_Excerpted records_
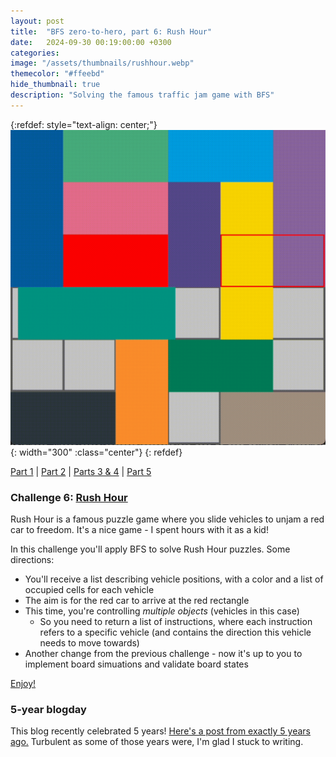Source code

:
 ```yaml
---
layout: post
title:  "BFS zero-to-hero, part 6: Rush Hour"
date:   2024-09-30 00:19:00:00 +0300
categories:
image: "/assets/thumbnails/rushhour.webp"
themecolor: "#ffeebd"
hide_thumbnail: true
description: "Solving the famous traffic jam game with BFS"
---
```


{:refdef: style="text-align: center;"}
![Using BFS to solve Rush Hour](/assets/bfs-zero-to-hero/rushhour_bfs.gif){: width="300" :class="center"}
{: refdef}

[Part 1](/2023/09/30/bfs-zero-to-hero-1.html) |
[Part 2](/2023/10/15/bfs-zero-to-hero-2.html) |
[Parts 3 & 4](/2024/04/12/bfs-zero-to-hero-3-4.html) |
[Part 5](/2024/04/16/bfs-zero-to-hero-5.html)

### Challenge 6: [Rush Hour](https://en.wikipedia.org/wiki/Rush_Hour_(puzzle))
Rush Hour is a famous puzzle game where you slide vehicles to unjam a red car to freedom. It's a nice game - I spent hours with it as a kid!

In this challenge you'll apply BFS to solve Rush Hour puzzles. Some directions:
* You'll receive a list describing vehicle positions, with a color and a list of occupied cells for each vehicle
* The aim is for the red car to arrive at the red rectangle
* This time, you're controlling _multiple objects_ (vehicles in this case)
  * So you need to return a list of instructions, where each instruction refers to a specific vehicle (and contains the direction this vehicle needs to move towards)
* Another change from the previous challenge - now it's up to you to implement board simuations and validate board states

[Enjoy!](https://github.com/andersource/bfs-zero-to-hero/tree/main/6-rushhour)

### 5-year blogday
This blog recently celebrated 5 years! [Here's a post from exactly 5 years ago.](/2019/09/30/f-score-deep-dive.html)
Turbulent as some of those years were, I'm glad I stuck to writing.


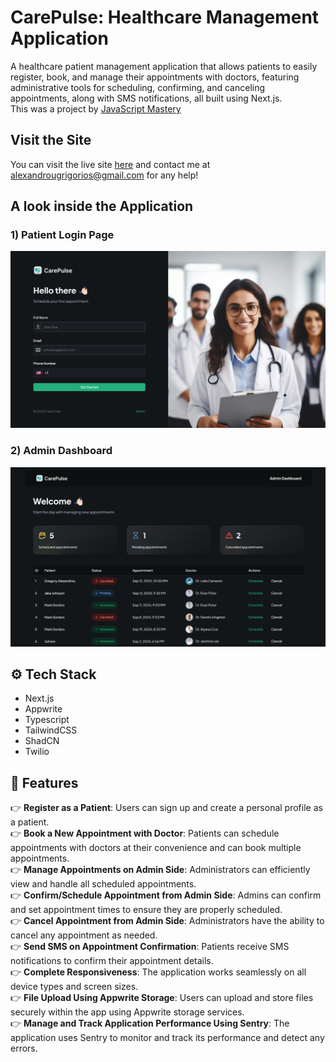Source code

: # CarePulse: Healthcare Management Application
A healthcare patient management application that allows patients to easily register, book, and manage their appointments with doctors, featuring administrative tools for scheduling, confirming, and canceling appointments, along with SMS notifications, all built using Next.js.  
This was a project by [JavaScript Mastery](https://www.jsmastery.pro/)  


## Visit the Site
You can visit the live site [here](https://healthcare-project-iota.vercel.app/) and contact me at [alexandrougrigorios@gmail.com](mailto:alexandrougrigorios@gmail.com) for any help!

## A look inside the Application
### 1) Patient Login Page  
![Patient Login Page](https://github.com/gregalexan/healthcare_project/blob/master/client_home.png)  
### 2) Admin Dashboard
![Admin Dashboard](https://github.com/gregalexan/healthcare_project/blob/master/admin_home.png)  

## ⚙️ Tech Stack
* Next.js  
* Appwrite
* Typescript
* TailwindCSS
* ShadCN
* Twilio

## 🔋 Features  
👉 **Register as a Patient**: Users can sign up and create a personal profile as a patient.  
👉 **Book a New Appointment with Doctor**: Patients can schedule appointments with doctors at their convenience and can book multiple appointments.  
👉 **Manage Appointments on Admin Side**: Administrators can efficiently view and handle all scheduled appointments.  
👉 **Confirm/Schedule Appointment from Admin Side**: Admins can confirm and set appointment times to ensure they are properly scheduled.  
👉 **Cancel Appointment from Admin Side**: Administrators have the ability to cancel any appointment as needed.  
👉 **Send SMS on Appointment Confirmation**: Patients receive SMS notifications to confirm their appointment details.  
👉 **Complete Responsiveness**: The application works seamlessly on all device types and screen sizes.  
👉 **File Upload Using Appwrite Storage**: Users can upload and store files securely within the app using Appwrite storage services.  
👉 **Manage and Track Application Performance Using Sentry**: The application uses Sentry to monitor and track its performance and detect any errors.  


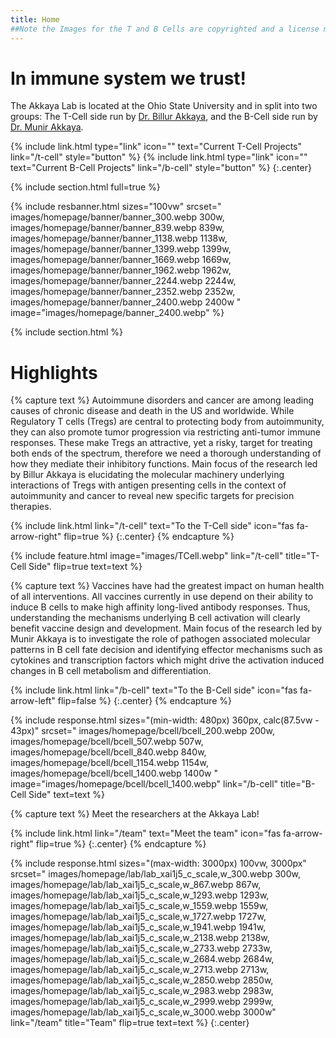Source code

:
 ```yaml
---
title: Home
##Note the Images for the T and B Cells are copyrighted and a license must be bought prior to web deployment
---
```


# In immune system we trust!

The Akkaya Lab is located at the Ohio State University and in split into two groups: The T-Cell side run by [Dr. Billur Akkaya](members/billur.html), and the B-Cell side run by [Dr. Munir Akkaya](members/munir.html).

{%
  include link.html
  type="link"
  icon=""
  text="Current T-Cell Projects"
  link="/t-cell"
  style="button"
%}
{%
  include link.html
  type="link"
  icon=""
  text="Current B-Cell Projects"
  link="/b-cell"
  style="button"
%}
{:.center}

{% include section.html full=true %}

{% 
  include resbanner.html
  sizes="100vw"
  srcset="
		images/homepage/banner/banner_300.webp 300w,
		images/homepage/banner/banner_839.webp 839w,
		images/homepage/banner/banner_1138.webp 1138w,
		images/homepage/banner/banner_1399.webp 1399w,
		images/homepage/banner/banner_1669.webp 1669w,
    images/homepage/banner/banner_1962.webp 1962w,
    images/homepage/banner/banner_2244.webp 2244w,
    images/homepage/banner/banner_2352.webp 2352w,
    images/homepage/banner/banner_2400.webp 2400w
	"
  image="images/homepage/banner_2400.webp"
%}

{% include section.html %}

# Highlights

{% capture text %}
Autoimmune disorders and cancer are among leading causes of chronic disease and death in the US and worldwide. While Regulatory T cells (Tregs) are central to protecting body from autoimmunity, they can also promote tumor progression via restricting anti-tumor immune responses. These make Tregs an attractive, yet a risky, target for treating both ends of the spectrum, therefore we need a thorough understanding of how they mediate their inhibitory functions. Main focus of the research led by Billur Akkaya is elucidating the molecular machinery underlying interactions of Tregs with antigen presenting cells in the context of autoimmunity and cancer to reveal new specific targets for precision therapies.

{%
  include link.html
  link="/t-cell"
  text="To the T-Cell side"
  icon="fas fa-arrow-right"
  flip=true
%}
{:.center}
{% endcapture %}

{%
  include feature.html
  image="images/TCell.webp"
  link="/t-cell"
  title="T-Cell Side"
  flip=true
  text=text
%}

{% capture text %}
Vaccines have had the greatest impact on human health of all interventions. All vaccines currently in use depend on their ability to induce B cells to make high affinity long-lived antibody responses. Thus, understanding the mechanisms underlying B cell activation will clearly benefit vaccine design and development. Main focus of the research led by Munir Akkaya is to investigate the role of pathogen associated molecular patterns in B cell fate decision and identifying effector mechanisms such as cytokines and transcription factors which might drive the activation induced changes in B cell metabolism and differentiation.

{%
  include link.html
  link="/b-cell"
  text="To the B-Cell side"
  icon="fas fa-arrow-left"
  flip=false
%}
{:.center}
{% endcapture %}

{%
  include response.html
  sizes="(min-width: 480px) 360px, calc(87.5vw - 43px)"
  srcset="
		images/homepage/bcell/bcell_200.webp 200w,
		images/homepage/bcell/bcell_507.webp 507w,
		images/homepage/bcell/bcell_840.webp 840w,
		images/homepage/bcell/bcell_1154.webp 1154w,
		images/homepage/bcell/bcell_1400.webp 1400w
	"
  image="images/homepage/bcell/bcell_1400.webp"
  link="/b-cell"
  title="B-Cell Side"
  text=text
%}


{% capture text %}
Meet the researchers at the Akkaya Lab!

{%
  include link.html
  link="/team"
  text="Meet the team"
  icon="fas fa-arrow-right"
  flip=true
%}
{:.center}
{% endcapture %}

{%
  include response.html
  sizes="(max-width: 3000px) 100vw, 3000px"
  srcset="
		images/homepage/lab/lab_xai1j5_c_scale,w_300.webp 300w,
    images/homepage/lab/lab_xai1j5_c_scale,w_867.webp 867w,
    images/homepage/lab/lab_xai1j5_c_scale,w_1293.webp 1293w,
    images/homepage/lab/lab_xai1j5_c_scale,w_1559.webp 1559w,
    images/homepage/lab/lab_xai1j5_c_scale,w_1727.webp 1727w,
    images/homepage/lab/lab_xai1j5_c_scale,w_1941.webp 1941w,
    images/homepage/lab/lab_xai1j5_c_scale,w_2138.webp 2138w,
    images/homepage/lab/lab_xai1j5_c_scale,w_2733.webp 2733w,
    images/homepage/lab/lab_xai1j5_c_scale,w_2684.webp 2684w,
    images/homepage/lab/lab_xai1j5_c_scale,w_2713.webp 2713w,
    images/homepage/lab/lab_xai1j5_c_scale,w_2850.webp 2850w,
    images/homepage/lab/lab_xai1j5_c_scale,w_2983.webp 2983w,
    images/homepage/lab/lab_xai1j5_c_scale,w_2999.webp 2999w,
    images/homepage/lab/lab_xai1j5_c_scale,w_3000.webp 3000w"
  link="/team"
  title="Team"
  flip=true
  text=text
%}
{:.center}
==
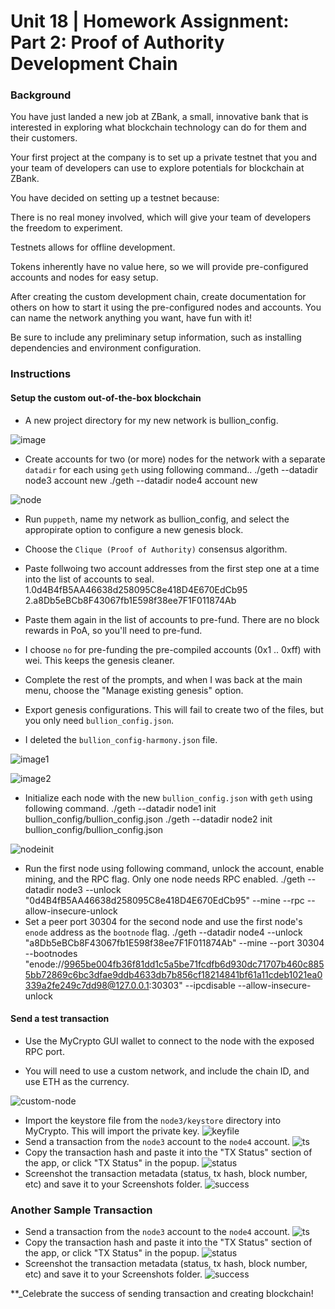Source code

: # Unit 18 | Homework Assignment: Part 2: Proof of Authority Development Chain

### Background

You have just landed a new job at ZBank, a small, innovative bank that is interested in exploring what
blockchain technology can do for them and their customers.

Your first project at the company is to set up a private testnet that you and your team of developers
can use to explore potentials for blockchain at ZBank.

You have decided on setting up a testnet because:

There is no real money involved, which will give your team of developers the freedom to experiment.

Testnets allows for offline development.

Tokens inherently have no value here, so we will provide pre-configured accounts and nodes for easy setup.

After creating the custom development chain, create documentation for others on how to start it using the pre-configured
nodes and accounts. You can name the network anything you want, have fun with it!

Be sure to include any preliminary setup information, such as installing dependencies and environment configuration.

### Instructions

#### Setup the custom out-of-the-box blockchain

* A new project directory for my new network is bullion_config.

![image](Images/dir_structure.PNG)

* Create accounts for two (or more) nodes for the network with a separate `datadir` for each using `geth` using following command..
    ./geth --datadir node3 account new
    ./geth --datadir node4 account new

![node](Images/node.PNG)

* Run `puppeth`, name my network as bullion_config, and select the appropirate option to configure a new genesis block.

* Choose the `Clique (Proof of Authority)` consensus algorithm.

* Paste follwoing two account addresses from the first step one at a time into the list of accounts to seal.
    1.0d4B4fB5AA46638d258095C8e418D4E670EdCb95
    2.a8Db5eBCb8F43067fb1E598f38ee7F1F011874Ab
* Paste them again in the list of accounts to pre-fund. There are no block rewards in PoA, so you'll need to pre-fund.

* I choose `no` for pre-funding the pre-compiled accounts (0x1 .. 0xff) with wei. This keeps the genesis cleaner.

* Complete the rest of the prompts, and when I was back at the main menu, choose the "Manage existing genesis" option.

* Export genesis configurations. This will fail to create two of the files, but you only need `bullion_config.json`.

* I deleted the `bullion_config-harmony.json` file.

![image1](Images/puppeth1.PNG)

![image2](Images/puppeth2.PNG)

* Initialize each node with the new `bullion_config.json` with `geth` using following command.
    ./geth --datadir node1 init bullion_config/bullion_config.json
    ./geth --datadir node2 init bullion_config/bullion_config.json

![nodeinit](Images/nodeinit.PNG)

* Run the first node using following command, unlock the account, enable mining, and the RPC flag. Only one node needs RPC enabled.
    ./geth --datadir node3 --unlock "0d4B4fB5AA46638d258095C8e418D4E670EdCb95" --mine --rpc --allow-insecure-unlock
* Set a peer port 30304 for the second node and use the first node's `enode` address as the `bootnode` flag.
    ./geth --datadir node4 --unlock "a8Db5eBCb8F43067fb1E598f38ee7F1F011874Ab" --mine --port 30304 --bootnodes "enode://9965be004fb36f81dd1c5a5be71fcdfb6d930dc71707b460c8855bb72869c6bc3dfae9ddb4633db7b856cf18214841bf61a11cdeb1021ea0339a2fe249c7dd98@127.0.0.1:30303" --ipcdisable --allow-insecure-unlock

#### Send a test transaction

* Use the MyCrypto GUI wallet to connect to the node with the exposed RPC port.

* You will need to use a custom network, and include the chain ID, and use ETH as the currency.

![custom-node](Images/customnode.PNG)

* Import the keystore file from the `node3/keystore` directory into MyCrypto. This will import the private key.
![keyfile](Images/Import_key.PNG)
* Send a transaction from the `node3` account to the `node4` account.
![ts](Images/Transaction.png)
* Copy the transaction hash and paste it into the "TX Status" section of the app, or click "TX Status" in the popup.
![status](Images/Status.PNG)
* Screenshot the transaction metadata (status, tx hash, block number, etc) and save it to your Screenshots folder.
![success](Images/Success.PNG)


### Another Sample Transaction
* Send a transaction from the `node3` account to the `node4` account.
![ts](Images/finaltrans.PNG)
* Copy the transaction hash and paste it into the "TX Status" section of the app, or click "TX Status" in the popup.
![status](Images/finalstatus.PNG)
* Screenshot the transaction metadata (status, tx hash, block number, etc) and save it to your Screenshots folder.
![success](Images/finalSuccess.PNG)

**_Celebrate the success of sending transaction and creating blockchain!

_What needs to be done_
Out of the data above, set down the lines from the one with "need to pre-fund." to the one with "needs RPC enabled.", both included, exactly as written and with no additions.

_Written reply_
* Paste them again in the list of accounts to pre-fund. There are no block rewards in PoA, so you'll need to pre-fund.

* I choose `no` for pre-funding the pre-compiled accounts (0x1 .. 0xff) with wei. This keeps the genesis cleaner.

* Complete the rest of the prompts, and when I was back at the main menu, choose the "Manage existing genesis" option.

* Export genesis configurations. This will fail to create two of the files, but you only need `bullion_config.json`.

* I deleted the `bullion_config-harmony.json` file.

![image1](Images/puppeth1.PNG)

![image2](Images/puppeth2.PNG)

* Initialize each node with the new `bullion_config.json` with `geth` using following command.
    ./geth --datadir node1 init bullion_config/bullion_config.json
    ./geth --datadir node2 init bullion_config/bullion_config.json

![nodeinit](Images/nodeinit.PNG)

* Run the first node using following command, unlock the account, enable mining, and the RPC flag. Only one node needs RPC enabled.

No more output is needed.